Set exercise 1
Reproduce word for word the passage of the transcript that opens with the words containing "The Paris Review" and closes with "high-rise in Belgrade.".

© 2024
Play Live Radio
Next Up:
0:00
0:00
0:00 0:00
Available On Air Stations

Profile of a Serbian Assassin

SCOTT SIMON, host:

The Paris Review is famous for its interviews with famous writers. The current issue is too with the poet James Tate and Australian novelist Peter Carey. The summer issue also contains another startling interview, with a man who claims to have been a professional assassin. Christopher Stewart was writing a book on the Serbian warlord named Arkan when he met Nikola Kavaja, who's 73 years old and fugitive from the U.S. government, living in a public housing high-rise in Belgrade.

Over a period of three days, and quite a few shots of Schnapps, Nikola Kavaja described his career to Christopher Stewart, as a prisoner in Albania during World War Two, a Communist soldier, a CIA hit man, a hijacker, and finally, wanted by the FBI. The interview is titled, Assassin. Christopher Stewart joins us from NPR's New York bureau.

Set exercise 2
Quote the listing from its first line through the line that contains "red square at", including both of those lines.

Dataset excerpt
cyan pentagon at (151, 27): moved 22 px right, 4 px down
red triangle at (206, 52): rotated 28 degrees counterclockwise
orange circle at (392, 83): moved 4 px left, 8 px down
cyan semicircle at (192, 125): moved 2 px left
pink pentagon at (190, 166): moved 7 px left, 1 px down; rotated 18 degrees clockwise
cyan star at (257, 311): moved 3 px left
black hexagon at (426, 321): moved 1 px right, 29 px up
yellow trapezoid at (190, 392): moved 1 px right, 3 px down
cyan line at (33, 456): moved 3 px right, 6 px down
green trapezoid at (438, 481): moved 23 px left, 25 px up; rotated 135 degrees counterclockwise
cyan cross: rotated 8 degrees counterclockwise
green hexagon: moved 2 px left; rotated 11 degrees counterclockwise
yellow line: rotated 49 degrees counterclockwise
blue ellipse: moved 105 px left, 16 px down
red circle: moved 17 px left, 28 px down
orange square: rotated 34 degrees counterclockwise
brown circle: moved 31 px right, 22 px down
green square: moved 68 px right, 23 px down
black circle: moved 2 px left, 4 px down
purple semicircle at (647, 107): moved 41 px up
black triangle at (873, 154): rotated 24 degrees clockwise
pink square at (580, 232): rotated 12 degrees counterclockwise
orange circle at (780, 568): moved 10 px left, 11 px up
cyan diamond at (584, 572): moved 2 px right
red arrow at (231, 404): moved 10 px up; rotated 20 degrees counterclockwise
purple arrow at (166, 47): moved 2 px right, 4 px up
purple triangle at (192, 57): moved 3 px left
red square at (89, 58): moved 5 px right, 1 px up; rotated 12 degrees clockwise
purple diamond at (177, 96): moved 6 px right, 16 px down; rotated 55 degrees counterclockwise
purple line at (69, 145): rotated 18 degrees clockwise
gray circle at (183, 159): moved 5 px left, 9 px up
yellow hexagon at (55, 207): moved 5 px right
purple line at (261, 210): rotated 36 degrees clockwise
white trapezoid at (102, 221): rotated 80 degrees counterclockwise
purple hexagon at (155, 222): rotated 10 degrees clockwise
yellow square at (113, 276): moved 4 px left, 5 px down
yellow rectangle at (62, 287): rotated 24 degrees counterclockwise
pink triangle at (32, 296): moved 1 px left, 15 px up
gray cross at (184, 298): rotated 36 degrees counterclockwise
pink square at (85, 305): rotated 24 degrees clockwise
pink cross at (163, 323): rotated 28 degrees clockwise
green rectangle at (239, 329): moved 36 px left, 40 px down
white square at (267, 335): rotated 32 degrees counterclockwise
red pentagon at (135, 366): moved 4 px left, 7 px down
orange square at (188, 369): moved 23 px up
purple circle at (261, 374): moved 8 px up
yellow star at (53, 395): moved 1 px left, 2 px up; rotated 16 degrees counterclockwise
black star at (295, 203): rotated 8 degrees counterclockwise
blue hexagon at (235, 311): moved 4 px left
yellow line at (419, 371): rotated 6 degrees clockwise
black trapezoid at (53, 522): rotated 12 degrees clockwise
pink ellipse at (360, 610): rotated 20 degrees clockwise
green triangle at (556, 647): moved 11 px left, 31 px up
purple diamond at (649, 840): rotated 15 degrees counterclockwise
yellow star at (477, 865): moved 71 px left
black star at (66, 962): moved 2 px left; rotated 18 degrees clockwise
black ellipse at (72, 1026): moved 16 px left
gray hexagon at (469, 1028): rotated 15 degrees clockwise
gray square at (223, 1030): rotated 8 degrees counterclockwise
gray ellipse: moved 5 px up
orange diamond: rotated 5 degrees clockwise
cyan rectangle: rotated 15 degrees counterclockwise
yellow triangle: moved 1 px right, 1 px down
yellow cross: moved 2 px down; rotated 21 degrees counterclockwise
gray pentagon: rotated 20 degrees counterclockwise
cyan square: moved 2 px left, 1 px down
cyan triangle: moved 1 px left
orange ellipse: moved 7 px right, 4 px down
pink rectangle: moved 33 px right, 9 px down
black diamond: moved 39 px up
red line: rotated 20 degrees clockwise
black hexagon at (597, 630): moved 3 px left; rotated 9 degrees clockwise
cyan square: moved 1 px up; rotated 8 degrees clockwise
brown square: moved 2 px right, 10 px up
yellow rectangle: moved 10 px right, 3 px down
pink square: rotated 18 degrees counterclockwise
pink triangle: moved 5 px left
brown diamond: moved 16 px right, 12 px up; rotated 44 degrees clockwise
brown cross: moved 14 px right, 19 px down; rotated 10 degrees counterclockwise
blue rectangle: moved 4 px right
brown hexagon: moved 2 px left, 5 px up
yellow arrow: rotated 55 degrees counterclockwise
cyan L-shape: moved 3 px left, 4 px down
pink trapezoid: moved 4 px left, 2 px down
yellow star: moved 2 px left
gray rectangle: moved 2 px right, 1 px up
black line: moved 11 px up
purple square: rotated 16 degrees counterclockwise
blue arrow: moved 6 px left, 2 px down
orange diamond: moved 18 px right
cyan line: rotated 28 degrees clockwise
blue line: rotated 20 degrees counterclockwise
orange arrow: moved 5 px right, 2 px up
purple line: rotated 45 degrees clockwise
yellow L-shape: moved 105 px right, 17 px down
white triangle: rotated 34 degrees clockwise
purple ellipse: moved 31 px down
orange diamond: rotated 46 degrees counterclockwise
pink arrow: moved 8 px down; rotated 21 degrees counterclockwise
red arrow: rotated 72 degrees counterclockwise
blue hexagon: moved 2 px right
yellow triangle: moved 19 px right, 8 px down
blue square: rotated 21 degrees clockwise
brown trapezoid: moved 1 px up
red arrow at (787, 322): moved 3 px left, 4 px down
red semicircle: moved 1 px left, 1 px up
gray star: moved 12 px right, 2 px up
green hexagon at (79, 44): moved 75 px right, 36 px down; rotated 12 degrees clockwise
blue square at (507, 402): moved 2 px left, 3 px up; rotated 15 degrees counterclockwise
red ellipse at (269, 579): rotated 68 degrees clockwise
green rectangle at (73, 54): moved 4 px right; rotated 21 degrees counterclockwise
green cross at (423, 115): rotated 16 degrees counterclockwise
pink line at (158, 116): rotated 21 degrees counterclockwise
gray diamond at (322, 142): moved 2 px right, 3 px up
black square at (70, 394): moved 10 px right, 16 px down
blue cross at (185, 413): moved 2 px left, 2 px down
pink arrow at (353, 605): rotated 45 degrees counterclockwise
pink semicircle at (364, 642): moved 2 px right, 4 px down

Full solution 1
The Paris Review is famous for its interviews with famous writers. The current issue is too with the poet James Tate and Australian novelist Peter Carey. The summer issue also contains another startling interview, with a man who claims to have been a professional assassin. Christopher Stewart was writing a book on the Serbian warlord named Arkan when he met Nikola Kavaja, who's 73 years old and fugitive from the U.S. government, living in a public housing high-rise in Belgrade.

Full solution 2
cyan pentagon at (151, 27): moved 22 px right, 4 px down
red triangle at (206, 52): rotated 28 degrees counterclockwise
orange circle at (392, 83): moved 4 px left, 8 px down
cyan semicircle at (192, 125): moved 2 px left
pink pentagon at (190, 166): moved 7 px left, 1 px down; rotated 18 degrees clockwise
cyan star at (257, 311): moved 3 px left
black hexagon at (426, 321): moved 1 px right, 29 px up
yellow trapezoid at (190, 392): moved 1 px right, 3 px down
cyan line at (33, 456): moved 3 px right, 6 px down
green trapezoid at (438, 481): moved 23 px left, 25 px up; rotated 135 degrees counterclockwise
cyan cross: rotated 8 degrees counterclockwise
green hexagon: moved 2 px left; rotated 11 degrees counterclockwise
yellow line: rotated 49 degrees counterclockwise
blue ellipse: moved 105 px left, 16 px down
red circle: moved 17 px left, 28 px down
orange square: rotated 34 degrees counterclockwise
brown circle: moved 31 px right, 22 px down
green square: moved 68 px right, 23 px down
black circle: moved 2 px left, 4 px down
purple semicircle at (647, 107): moved 41 px up
black triangle at (873, 154): rotated 24 degrees clockwise
pink square at (580, 232): rotated 12 degrees counterclockwise
orange circle at (780, 568): moved 10 px left, 11 px up
cyan diamond at (584, 572): moved 2 px right
red arrow at (231, 404): moved 10 px up; rotated 20 degrees counterclockwise
purple arrow at (166, 47): moved 2 px right, 4 px up
purple triangle at (192, 57): moved 3 px left
red square at (89, 58): moved 5 px right, 1 px up; rotated 12 degrees clockwise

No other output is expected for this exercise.